Kuriozalne jest także twierdzenie, że polscy piloci nie znali rosyjskiego i dlatego mieli problemy z porozumieniem się z wieżą. Bo piloci rosyjski znali bardzo dobrze. Żaden z nich nie zostałby wysłany na lot do Smoleńska, gdyby nie posługiwał się biegle językiem rosyjskim. To nie jest zwykłe lotnisko cywilne, ale dawne wojskowe. Nie ma tu regularnych lotów i obsługa jest rosyjskojęzyczna. I za każdym razem, gdy jakiś polski samolot tam lądował, musiał nim kierować pilot znający język rosyjski. W dodatku 36. specjalny pułk lotniczy, który zawiaduje prezydencką flotą powietrzną, nie raz organizował loty do krajów za naszą wschodnią granicą, również do Smoleńska, i dla nikogo nie było zaskoczeniem, że z tamtejszą wieżą trzeba się porozumiewać po rosyjsku. Tym bardziej że ci piloci przylecieli kilka dni wcześniej Tu-154 do Smoleńska, gdy przywieźli delegację na czele z premierem Donaldem Tuskiem na uroczystości z udziałem premiera Rosji Władimira Putina.
Ale rosyjska wersja katastrofy już przedostała się do zachodnich mediów. I być może o to Rosjanom chodziło, aby przekaz był taki, jak we włoskiej lewicowej gazecie "La Repubblica", który napisał, iż należy wyjaśnić, dlaczego "dwóch doświadczonych pilotów wykazało się tak małym profesjonalizmem, że chcieli wylądować w Smoleńsku za wszelką cenę". Gazeta powołuje się na pierwsze wyniki rosyjskiego dochodzenia, z których wynika, iż przyczyną katastrofy był "ludzki błąd".
Problemem mogło być jednak kiepskie wyposażenie lotniska w Smoleńsku, które nie ma choćby systemu ILS (to radiowy system nawigacyjny wspomagający lądowanie samolotu w warunkach ograniczonej widoczności i niskiej podstawy chmur). Samolot był w niego wyposażony, ale piloci nie mogli zrobić z ILS żadnego użytku. Zastanawiające jest także to, że w chwili katastrofy Tu-154 nie tylko był zbyt nisko nad ziemią i zahaczył o drzewa, ale także znajdował się na linii 150 metrów obok pasa startowego. Czy to nie jest poszlaka wskazująca na złe naprowadzenie samolotu przez wieżę? Czy ten wariant rosyjscy śledczy choćby rozważali, czy brali go pod uwagę? Polscy prokuratorzy mają wątpliwości, bo jak poinformował wczoraj Andrzej Seremet, prokurator generalny, nasi śledczy, którzy już są w Rosji, przeprowadzą powtórne, ale już własne przesłuchania kontrolerów lotu. Ponadto stan innych urządzeń na lotnisku pozostawiał wiele do życzenia. Lampy sygnalizacyjne, które mają ułatwić podejście do pasa, były zawieszone na... okorowanych drzewach. Czy to nie zmyliło załogi?

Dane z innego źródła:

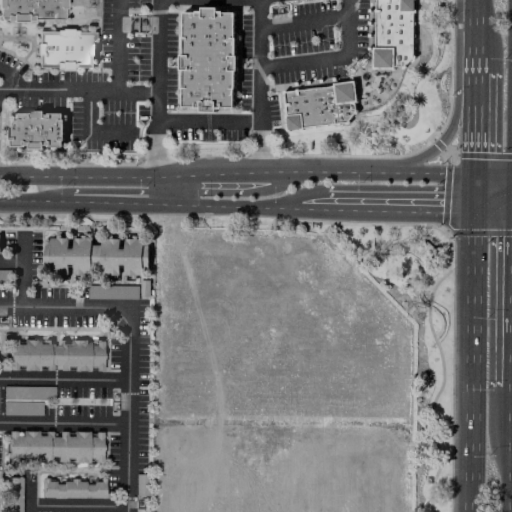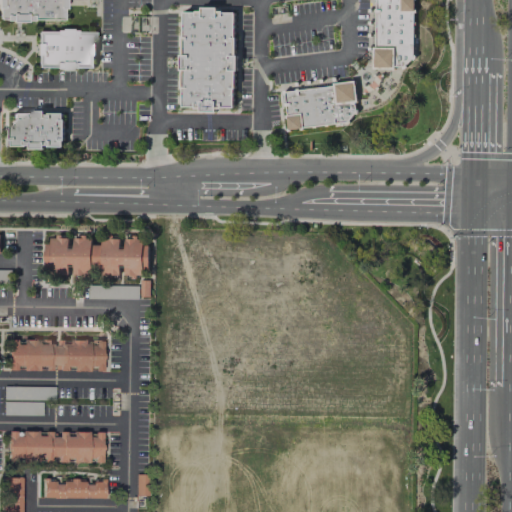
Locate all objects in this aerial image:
building: (30, 10)
building: (31, 10)
road: (477, 11)
road: (303, 22)
building: (392, 33)
building: (393, 33)
road: (117, 45)
road: (476, 48)
building: (64, 49)
building: (64, 50)
building: (208, 59)
building: (207, 60)
road: (331, 61)
fountain: (364, 76)
road: (475, 85)
road: (259, 88)
road: (78, 89)
road: (155, 92)
building: (320, 105)
building: (319, 106)
road: (207, 122)
building: (35, 128)
building: (36, 130)
road: (475, 136)
road: (437, 149)
traffic signals: (476, 151)
road: (373, 176)
road: (86, 178)
road: (494, 178)
road: (221, 179)
road: (173, 194)
road: (475, 197)
road: (34, 206)
road: (121, 209)
road: (250, 211)
road: (400, 214)
traffic signals: (443, 215)
road: (493, 216)
building: (68, 255)
building: (120, 258)
road: (22, 273)
building: (113, 292)
road: (127, 333)
building: (53, 355)
road: (470, 364)
road: (63, 378)
building: (27, 392)
road: (63, 423)
building: (54, 446)
building: (140, 484)
building: (71, 488)
road: (126, 493)
building: (10, 494)
road: (72, 504)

Tymczasem na miejscu katastrofy odnaleziono już trzy czarne skrzynki prezydenckiego tupolewa, na których są zapisane nie tylko parametry lotu, ale i rozmowy w kabinie i z wieżą. - Rozpoczęły się już ich badania, które rzucą światło na przyczyny katastrofy - poskreśla Siergiej Szojgu, rosyjski minister ds. nadzwyczajnych.